Bank of Montreal economist Robert Kavcic spotted the decline in Toronto condo starts and noted it in a research report Wednesday. He titled the report “Is the bulk of Toronto condo building behind us?” and added: “It certainly looks that way.”

If that’s the case, it would be welcome news to those economists and policy makers who have long been concerned that all of the cranes dotting Toronto’s skyline are a sign of overbuilding. Two years ago, former finance minister Jim Flaherty told The Globe and Mail’s editorial board that Toronto developers appeared to be willing to build new units until sales dried up, which could lead to a crash. He was concerned that buyers who entered the market just before the music stopped could get burned. “I do worry about the last person buying a condo in Toronto, and people getting caught,” he said at the time.

Toronto condo starts actually hit a four-and-a-half year low in the third quarter of 2014, with developers breaking ground on 16,500 units on an annualized basis, according to Mr. Kavcic. That compared to more than 40,000 units at the peak in the third quarter of 2012, he noted.

“There are still 56,000 units under construction in the city, so we could see a dose of supply hit the resale market in the year ahead, but that tally has begun to roll over, and it looks increasingly likely that any upward drift in mortgage rates over that period will be modest at best,” Mr. Kavcic wrote.

“Adding it all up, new starts in Toronto [including detached houses] now appear to be running below demographic demand at 25,800 in [the third quarter] (annualized), so any concerns about excess supply in the city (we’ve never really been on that bandwagon) could be balancing out as we speak,” he concluded.

Shaun Hildebrand, senior vice-president at Urbanation Inc., which tracks Toronto’s condo market, said there will be more shovels in the ground soon.

There’s typically a 12- to 18-month lag between presales of yet-to-be-built condos and starts, he said. Sales slumped through the first half of 2013, so new construction has fallen right on queue, he added in an e-mail. “This should be viewed as temporary, as we also know that new condo sales rebounded by 65 per cent in the first half of 2014.”

At the end of the second quarter there were 29,000 units in preconstruction that were collectively 66 per cent presold, Mr. Hildebrand said. Banks usually require developers to have presold 70 per cent of their units before they can receive their construction financing. Given that, “it won’t be long before starts rise again,” Mr. Hildebrand said.
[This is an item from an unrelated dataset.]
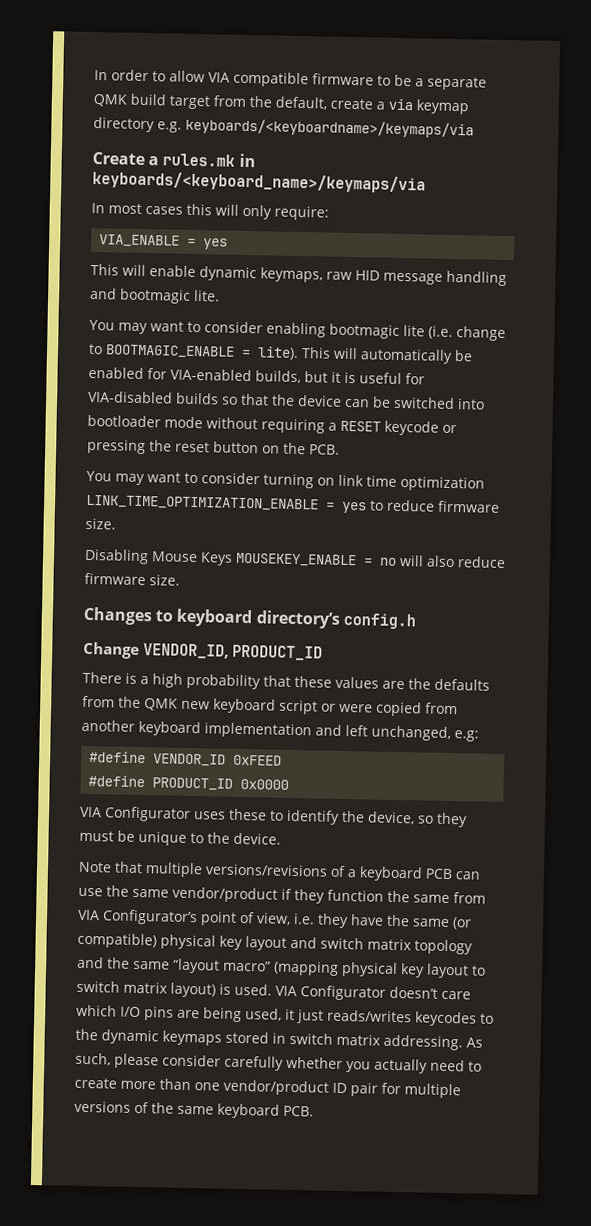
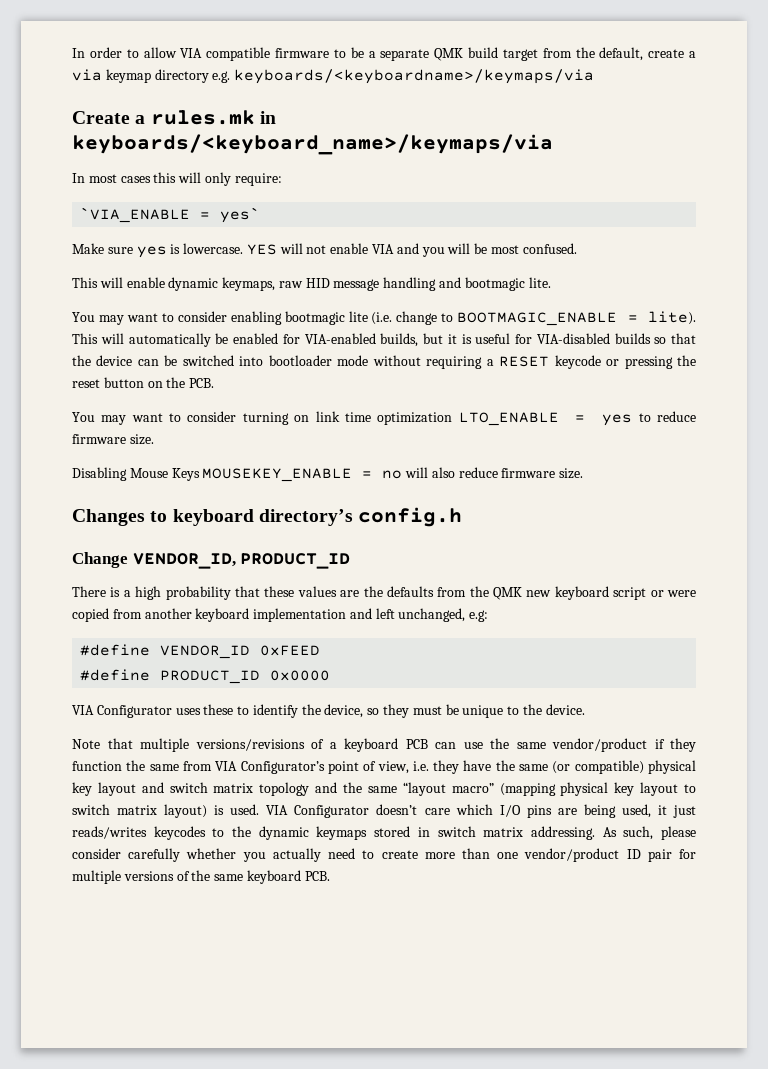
[99,234,229,250] VIA_ENABLE = yes -> [80,207,261,223] [72,243,577,258] `VIA_ENABLE = yes` // Make sure yes is lowercase. YES will not enable VIA and you will be most confused.
[86,494,319,512] LINK_TIME_OPTIMIZATION_ENABLE -> [458,412,559,426] LTO_ENABLE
He added that although likely temporary, this slowdown in starts was probably healthy because a large portion of new condos usually end up in the rental market, and the growth in the number of renters is moderating.

The number of condos that rented over the Multiple Listing Service in the Greater Toronto Area during the third quarter hit a record high and was 10 per cent above the same period a year earlier. But that was the slowest rate of growth in two years, according to Urbanation.

Normally, the third quarter is the highest period of the year for rental activity. Urbanation found that after seasonally adjusting the numbers, there was actually a 2.5-per-cent decline from the second quarter in the number of units rented over the MLS.

If rental demand has reached its peak for the time being, then a breather in the pace of new condo construction is doubly welcome.